Telehealth Uptake and Challenges Telehealth is defined as the combined use of medical practice, medical devices, and communication technology to monitor health conditions. Telehealth breaks the traditional model of face-to-face interactions in a brick and-mortar facility and extends the possibility of healthcare to a virtual setting. This enables possibilities of care in rural, developing and highcost care areas. The demand for telehealth is being driven by significant trends in healthcare, population, uptake in technology, cost-focus by government, and increasing consumerism. At the same time, decreased reimbursements, increased availability of healthcare, and a shortage of physicians are lowering the barriers to telehealth adoption. Telehealth is especially helpful in managing the chronic conditions of those aged 65 and older, a growing age-group of the overall population, due to high levels of cardiovascular diseases, diabetes, cancer, and obesity. One of the most important benefits of telehealth is in the lowering of costs as measured by reductions in hospitalizations, readmissions, and length of stays. In the U.S., there are currently about 200 telemedicine networks, with 3,500 service sites and nearly 1 million patients are currently using remote cardiac monitors1. In 2011, the Veterans Health Administration delivered over 300,000 remote consultations using telemedicine1.

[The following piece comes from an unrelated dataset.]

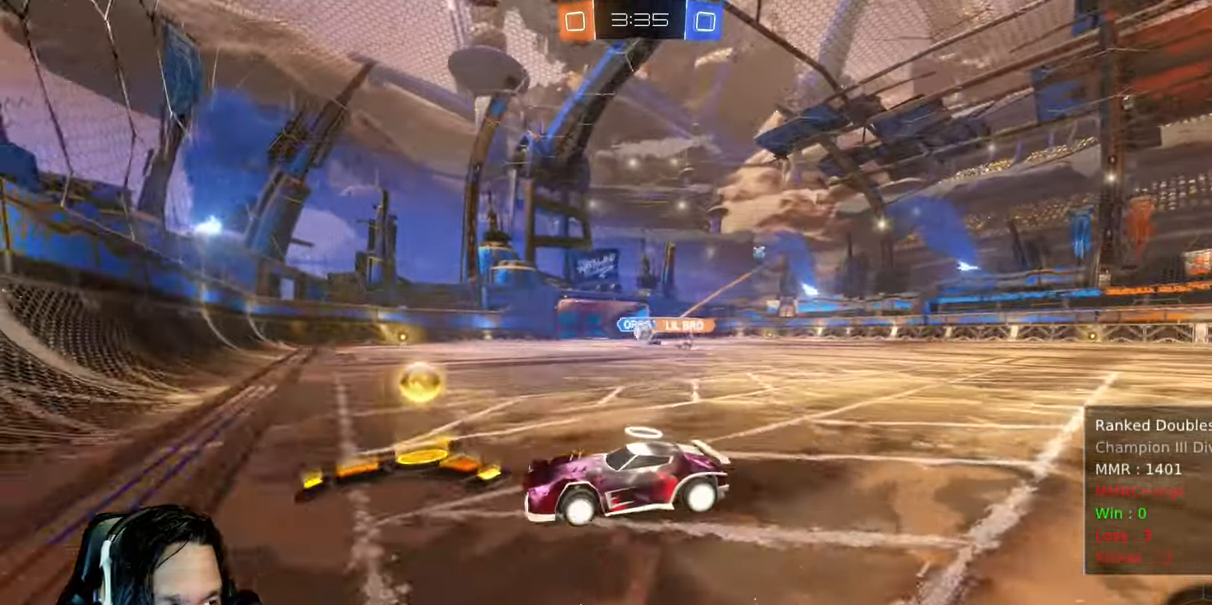
{"buttons": ["R2"], "left_stick": "center", "right_stick": "center", "events": [[133, "R2", "down"], [183, "left_stick", "right"], [350, "left_stick", "center"]]}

Telehealth Adoption Drivers: Currently, 42% of U.S. acute-care hospitals have telehealth capabilities, according to a 2012 survey from the American Hospital Association (AHA). Hospitals more likely to have telehealth capabilities are teaching hospitals, those equipped with additional advanced medical technology, those that are members of a larger system, and those that are nonprofit institutions. Based on AHA’s survey of 2,891 hospitals the following factors had the most influence on whether a hospital implemented a telehealth program: IT capabilities: No significant association was found between whether a hospital had an electronic health record system and whether it had a telehealth program. However, hospitals with greater technological capabilities, as measured by the presence of a cardiac intensive care unit, were more likely than others to have adopted telehealth. Rurality: The survey found population density to be inversely associated with telehealth adoption, and hospitals in less competitive markets were approximately 50% more likely to have a telehealth program. State policies: The survey suggests state laws and regulations regarding telehealth had the strongest influence on adoption. State policies that required private payers to reimburse for telehealth services to the same extent as face-to-face services made hospitals more likely to adopt telehealth. 1

American Telemedicine Association: Telemedicine Frequently Asked Questions (FAQs)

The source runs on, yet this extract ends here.